XLYNX Materials, a specialty chemical and materials company based in Victoria, Canada, is proud to announce that it has been recognized as a recipient of the 2023 Innovation Award at this year’s Adhesive and Sealant Council (ASC) Convention and Exposition in New Orleans, Louisiana. 

The ASC Innovation Awards Program is designed to foster and encourage innovation by recognizing significant impact chemistries that contribute to advancements in technology and address unmet needs in the adhesives and sealants industry. Past winners and runners-up have included industry giants like DuPont, Dow, H.B. Fuller, PPG, Henkel and Avery Dennison. 

“As a small start-up company from Victoria, for us to be recognized alongside these established leaders, it’s quite amazing,” XLYNX’s senior research scientist, Dr.
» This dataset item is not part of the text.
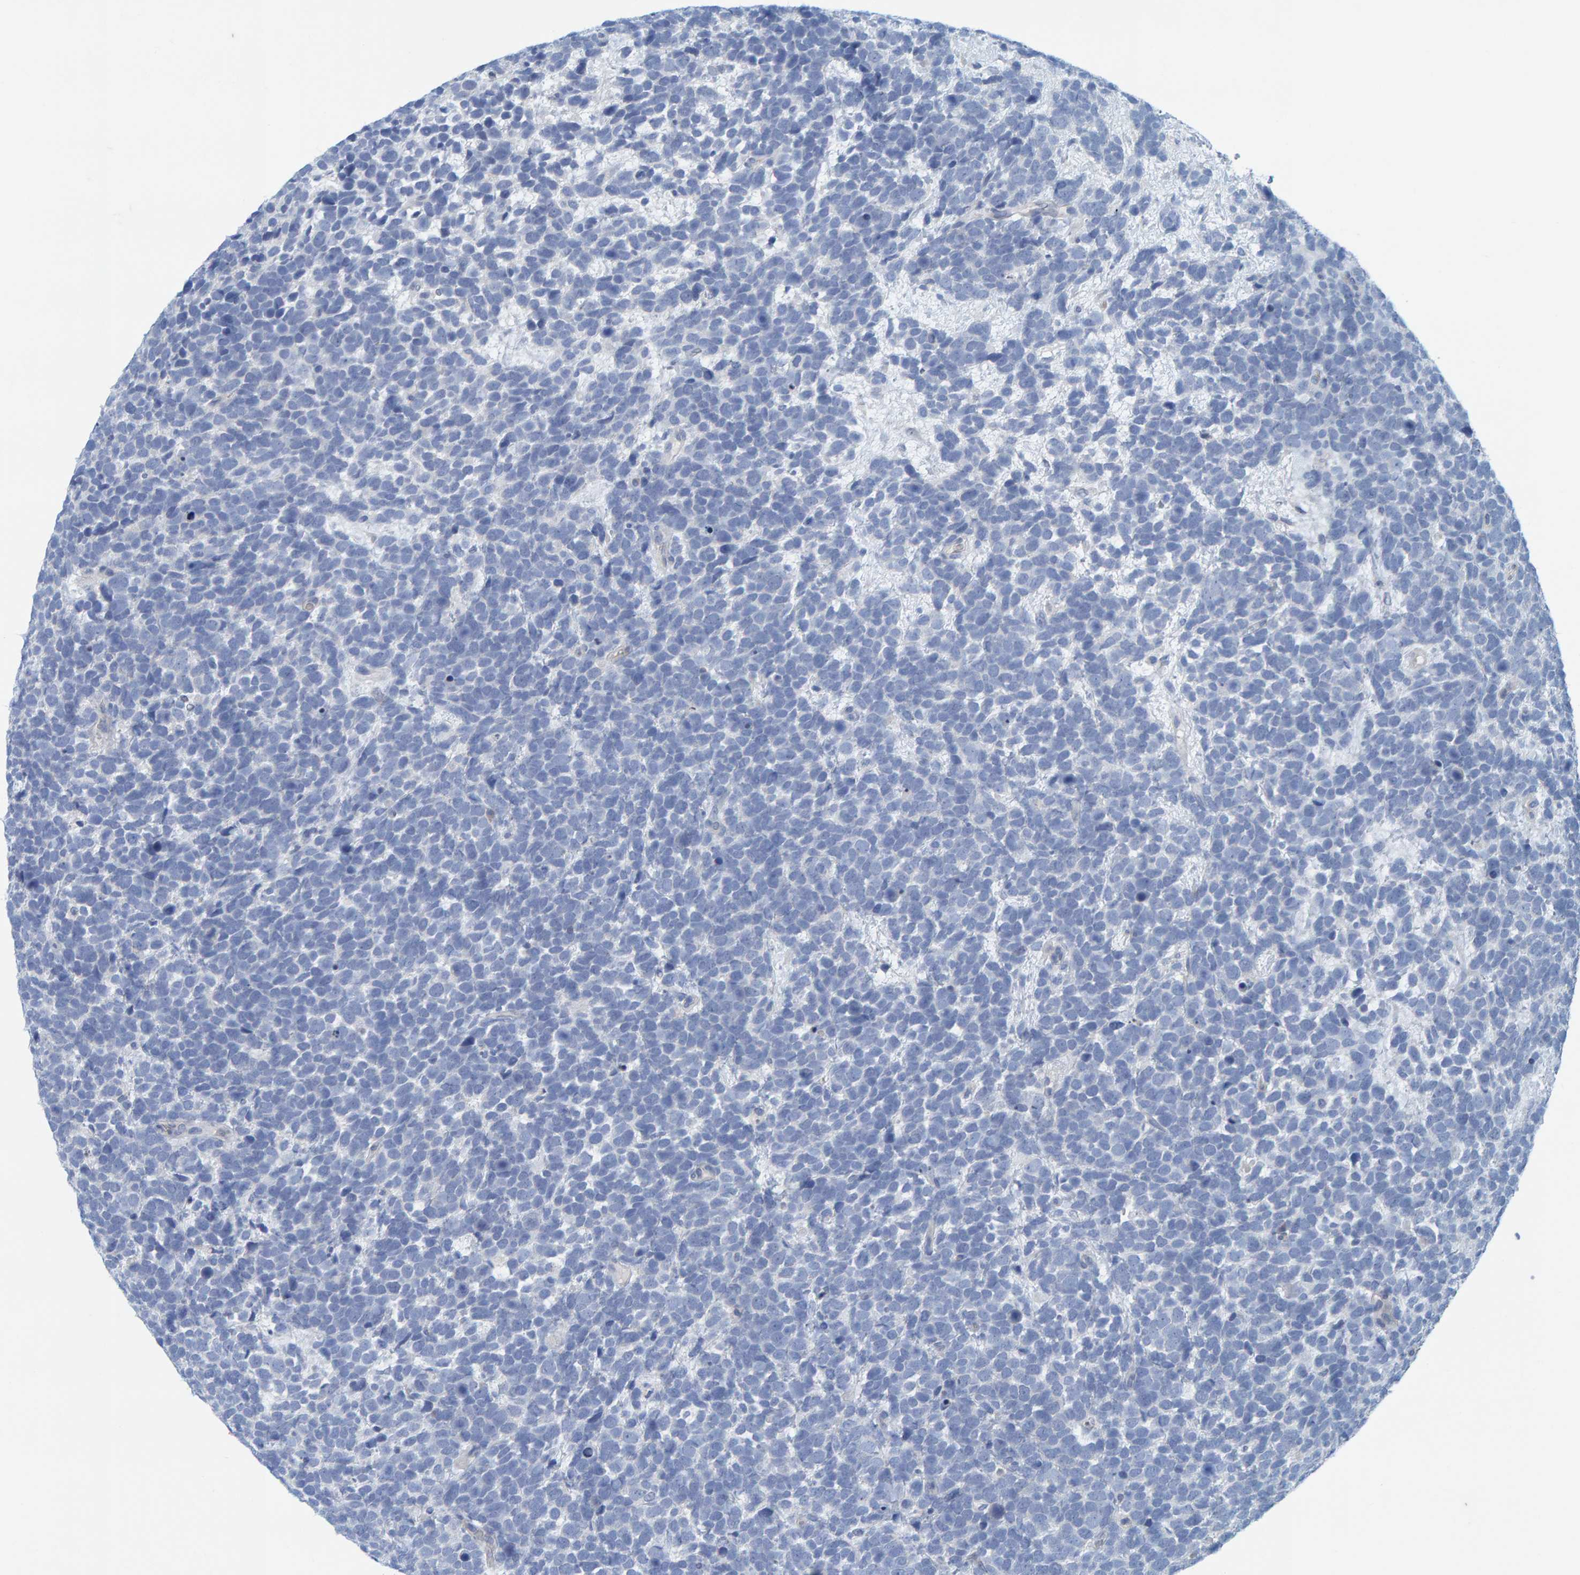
{"staining": {"intensity": "negative", "quantity": "none", "location": "none"}, "tissue": "urothelial cancer", "cell_type": "Tumor cells", "image_type": "cancer", "snomed": [{"axis": "morphology", "description": "Urothelial carcinoma, High grade"}, {"axis": "topography", "description": "Urinary bladder"}], "caption": "High power microscopy micrograph of an immunohistochemistry (IHC) image of urothelial cancer, revealing no significant expression in tumor cells. (DAB (3,3'-diaminobenzidine) immunohistochemistry (IHC) with hematoxylin counter stain).", "gene": "ALAD", "patient": {"sex": "female", "age": 82}}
Stefania Musolino remarked after receiving the award. 

XLYNX received the award for its submission on the “Development of Universal Covalent Adhesives for Use with Low Surface Energy Polymers”, which describes how the company took inspiration from the field of chemical biology to solve long-standing materials science challenges. 

Low Surface Energy (LSE) polymers such as polyethylene and polypropylene are extraordinarily useful materials that are increasingly found at the forefront of technological innovation, from ropes and mechanical parts to performance textiles and medical devices. This is because LSE polymers are relatively cheap to produce, can be molded to specific dimensions, and offer remarkable strength, durability, and resistance for such lightweight materials. However, these same qualities result in LSE polymers being extremely resistant to adhesion (gluing), layering, coating, and dyeing applications, which limits how these materials are used. 

In response to this challenge, XLYNX Materials has developed a highly reactive suite of compounds that chemically insert themselves into unreactive polymer surfaces. In this way, they transform LSE polymers into materials that are no longer resistant to gluing, coating or other adhesion-based applications. This breakthrough “diazirine” technology is enabling the world’s most abundant polymers to be used in a host of new applications. 

The new compounds, known as BondLynx and PlastiLynx, are easy to apply and are activated by either moderate heat or UV/Vis light. They are primarily designed as adhesives, primers, and textile strengtheners, and the results in these areas have been remarkable. In lap shear tests, the strength of bonds between LSE polymers—glued together with traditional, store-bought adhesives—have been increased by as much as 950% when primed with XLYNX’s compounds first. Even more encouraging, the company’s products are showing tremendous potential in exciting new applications like organic electronics stabilization, quantum dot photopatterning and new composite material development. 

“I’m thrilled that we’ve been recognized for innovation, as this is something we pride ourselves on,” lead inventor and scientific advisor, Dr. Jeremy Wulff, said. “We were first to develop a crosslinking molecular adhesive for this kind of use with commodity polymers, and we aim to remain a leader in this innovative field of diazirine chemistry.”